AI coding tools are your interns, not your replacement

By Matt Asay

“AI models currently shine at helping so-so coders get more stuff done that works in the time they have,” argues engineer David Showalter. But is that right? Showalter was responding to Santiago Valdarrama’s contention that large language models (LLMs) are untrustworthy coding assistants. Valdarrama says, “Until LLMs give us the same guarantees [as programming languages, which consistently get computers to respond to commands], they’ll be condemned to be eternal ‘cool demos,’ useless for most serious applications.” He is correct that LLMs are decidedly inconsistent in how they respond to prompts. The same prompt will yield different LLM responses. And Showalter is quite possibly incorrect: AI models may “shine” at helping average developers generate more code, but that’s not the same as generating usable code.

The trick with AI and software development is to know where the rough edges are. Many developers don’t, and they rely too much on an LLM’s output. As one HackerNews commentator puts it, “I wonder how much user faith in ChatGPT is based on examples in which the errors are not apparent ... to a certain kind of user.” To be able to use AI effectively in software development, you need sufficient experience to know when you’re getting garbage from the LLM.

No simple solutions

Even as I type this, plenty of developers will disagree. Just read through the many comments on the HackerNews thread referenced above. In general, the counterarguments boil down to “of course you can’t put complete trust in LLM output, just as you can’t completely trust code you find on Stack Overflow, your IDE, etc.”

This is true, so far as it goes. But sometimes it doesn’t go quite as far as you’d hope. For example, while it’s fair to say developers shouldn’t put absolute faith in their IDE, we can safely assume it won’t “prang your program.” And what about basic things like not screwing up Lisp brackets? ChatGPT may well get those wrong but your IDE? Not likely.

What about Stack Overflow code? Surely some developers copy and paste unthinkingly, but more likely a savvy developer would first check to see votes and comments around the code. An LLM gives no such signals. You take it on faith. Or not. As one developer suggests, it’s smart to “treat both [Stack Overflow and LLM output as] probably wrong [and likely written by an] inexperienced developer.” But even in error, such code can “at least move me in the right direction.”

Again, this requires the developer to be skilled enough to recognize that the Stack Overflow code sample or the LLM code is wrong. Or perhaps she needs to be wise enough to only use it for something like a “200-line chunk of boilerplate for something mundane like a big table in a React page.” Here, after all, “you don’t need to trust it, just test it after it’s done.”

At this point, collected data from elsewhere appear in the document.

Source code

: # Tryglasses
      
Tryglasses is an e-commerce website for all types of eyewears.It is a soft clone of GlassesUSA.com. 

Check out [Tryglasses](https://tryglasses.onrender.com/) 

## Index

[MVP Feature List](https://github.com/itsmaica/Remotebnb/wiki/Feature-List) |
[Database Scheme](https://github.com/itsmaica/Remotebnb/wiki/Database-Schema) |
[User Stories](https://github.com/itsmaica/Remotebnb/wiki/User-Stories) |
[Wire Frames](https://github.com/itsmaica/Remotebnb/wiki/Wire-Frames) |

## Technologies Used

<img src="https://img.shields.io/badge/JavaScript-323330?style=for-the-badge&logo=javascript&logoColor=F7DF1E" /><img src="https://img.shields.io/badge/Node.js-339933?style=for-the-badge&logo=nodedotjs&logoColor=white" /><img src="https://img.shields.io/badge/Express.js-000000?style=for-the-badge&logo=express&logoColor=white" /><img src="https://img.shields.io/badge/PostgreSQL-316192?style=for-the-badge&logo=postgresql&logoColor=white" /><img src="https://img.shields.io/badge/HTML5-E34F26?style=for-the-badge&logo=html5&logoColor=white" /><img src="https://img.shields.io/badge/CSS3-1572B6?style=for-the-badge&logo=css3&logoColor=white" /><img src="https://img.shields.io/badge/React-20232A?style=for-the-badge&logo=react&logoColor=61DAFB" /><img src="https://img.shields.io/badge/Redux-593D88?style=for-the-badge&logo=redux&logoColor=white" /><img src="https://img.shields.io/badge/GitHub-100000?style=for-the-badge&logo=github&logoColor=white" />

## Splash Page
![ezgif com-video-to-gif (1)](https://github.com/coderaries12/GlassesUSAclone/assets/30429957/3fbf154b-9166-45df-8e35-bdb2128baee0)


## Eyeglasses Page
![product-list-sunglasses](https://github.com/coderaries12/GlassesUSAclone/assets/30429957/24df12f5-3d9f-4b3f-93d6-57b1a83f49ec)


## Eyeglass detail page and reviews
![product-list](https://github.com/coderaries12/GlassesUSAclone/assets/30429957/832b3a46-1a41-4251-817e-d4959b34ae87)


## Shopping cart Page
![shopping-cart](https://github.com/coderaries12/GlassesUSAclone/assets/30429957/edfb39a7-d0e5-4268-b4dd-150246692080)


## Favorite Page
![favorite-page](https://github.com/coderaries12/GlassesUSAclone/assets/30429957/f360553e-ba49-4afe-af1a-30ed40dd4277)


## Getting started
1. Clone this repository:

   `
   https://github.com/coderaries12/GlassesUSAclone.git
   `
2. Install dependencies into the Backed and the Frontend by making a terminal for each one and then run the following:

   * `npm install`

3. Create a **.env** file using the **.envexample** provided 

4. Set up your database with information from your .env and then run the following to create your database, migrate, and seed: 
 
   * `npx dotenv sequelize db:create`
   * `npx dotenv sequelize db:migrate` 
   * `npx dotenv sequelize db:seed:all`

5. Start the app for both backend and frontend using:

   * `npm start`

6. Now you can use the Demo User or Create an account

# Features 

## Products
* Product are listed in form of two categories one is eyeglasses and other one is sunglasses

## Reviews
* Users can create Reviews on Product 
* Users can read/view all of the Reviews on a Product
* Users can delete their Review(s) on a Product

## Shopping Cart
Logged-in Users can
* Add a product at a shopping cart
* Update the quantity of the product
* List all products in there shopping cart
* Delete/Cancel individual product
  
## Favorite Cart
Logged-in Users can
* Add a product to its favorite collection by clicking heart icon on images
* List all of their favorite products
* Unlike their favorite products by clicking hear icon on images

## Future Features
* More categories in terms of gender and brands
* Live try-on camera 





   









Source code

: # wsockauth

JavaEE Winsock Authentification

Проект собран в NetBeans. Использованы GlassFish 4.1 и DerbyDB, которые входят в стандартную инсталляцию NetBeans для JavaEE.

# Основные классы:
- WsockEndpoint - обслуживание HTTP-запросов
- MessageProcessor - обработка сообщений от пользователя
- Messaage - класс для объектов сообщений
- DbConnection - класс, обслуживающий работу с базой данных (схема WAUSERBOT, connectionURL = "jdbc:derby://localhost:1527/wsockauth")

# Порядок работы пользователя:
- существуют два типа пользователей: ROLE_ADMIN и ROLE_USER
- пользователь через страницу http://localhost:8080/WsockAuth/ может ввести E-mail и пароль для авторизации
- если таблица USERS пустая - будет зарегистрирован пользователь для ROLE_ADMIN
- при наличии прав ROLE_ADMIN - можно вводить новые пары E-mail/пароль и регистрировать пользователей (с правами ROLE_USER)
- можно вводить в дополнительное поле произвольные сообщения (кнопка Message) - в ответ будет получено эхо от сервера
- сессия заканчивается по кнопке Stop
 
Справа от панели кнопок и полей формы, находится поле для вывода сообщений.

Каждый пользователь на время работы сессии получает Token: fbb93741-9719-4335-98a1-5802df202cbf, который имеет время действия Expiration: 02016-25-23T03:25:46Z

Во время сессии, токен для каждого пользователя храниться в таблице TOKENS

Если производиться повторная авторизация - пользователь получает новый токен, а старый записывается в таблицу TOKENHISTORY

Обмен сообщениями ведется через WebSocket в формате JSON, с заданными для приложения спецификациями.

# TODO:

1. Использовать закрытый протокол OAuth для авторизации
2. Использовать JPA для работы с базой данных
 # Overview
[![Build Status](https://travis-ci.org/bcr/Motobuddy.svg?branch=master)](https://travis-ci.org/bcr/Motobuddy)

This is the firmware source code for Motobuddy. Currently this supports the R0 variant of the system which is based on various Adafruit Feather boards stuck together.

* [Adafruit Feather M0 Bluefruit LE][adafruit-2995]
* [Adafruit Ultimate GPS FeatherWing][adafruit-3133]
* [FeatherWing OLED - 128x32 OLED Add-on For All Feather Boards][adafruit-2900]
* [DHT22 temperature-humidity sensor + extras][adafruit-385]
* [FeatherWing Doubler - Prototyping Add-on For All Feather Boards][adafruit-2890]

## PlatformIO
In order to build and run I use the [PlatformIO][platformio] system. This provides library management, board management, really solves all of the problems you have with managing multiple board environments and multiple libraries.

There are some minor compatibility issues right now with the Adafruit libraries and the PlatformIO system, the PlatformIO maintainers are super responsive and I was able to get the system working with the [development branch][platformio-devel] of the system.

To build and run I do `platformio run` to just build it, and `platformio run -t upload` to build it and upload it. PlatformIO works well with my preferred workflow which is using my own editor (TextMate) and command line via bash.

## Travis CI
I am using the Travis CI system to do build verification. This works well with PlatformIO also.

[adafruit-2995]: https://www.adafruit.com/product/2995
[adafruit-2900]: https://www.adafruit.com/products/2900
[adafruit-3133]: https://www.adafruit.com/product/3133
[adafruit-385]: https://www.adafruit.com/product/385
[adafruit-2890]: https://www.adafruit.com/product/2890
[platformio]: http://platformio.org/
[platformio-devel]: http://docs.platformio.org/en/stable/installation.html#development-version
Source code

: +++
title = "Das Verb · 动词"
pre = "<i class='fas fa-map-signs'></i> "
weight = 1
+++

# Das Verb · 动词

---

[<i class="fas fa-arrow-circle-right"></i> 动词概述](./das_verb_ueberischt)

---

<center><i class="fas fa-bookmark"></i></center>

In short, as one developer concludes, “Trust it in the same way I trust a junior developer or intern. Give it tasks that I know how to do, can confirm whether it’s done right, but I don’t want to spend time doing it. That’s the sweet spot.” The developers who get the most from AI are going to be those who are smart enough to know when it’s wrong but still somewhat beneficial.

You’re holding it wrong

Back to Datasette founder Simon Wilison’s early contention that “getting the best results out of [AI] actually takes a whole bunch of knowledge and experience” because “a lot of it comes down to intuition.” He advises experienced developers to test the limits of different LLMs to gauge their relative strengths and weaknesses and to assess how to use them effectively even when they don’t work.

What about more junior developers? Is there any hope for them to use AI effectively? Doug Seven, general manager of Amazon CodeWhisperer and director of software development for Amazon Q, believes so. As he told me, coding assistants such as CodeWhisperer can be helpful even for less experienced developers. “They’re able to get suggestions that help them figure out where they’re going, and they end up having to interrupt other people [e.g., to ask for help] less often.”

Perhaps the right answer is, as usual, “It depends.”

And, importantly, the right answer to software development is generally not “write more code, faster.” Quite the opposite, as I’ve argued. The best developers spend less time writing code and more time thinking about the problems they’re trying to solve and the best way to approach them. LLMs can help here, as Willison has suggested: “ChatGPT (and GitHub Copilot) save me an enormous amount of ‘figuring things out’ time. For everything from writing a for loop in Bash to remembering how to make a cross-domain CORS request in JavaScript—I don’t need to even look things up anymore, I can just prompt it and get the right answer 80% of the time.”

Knowing where to draw the line on that “80% of the time” is, as noted, a skill that comes with experience. But the practice of using LLMs to get a general idea of how to write something in, say, Scala, can be helpful to all. As long as you keep one critical eye on the LLM’s output.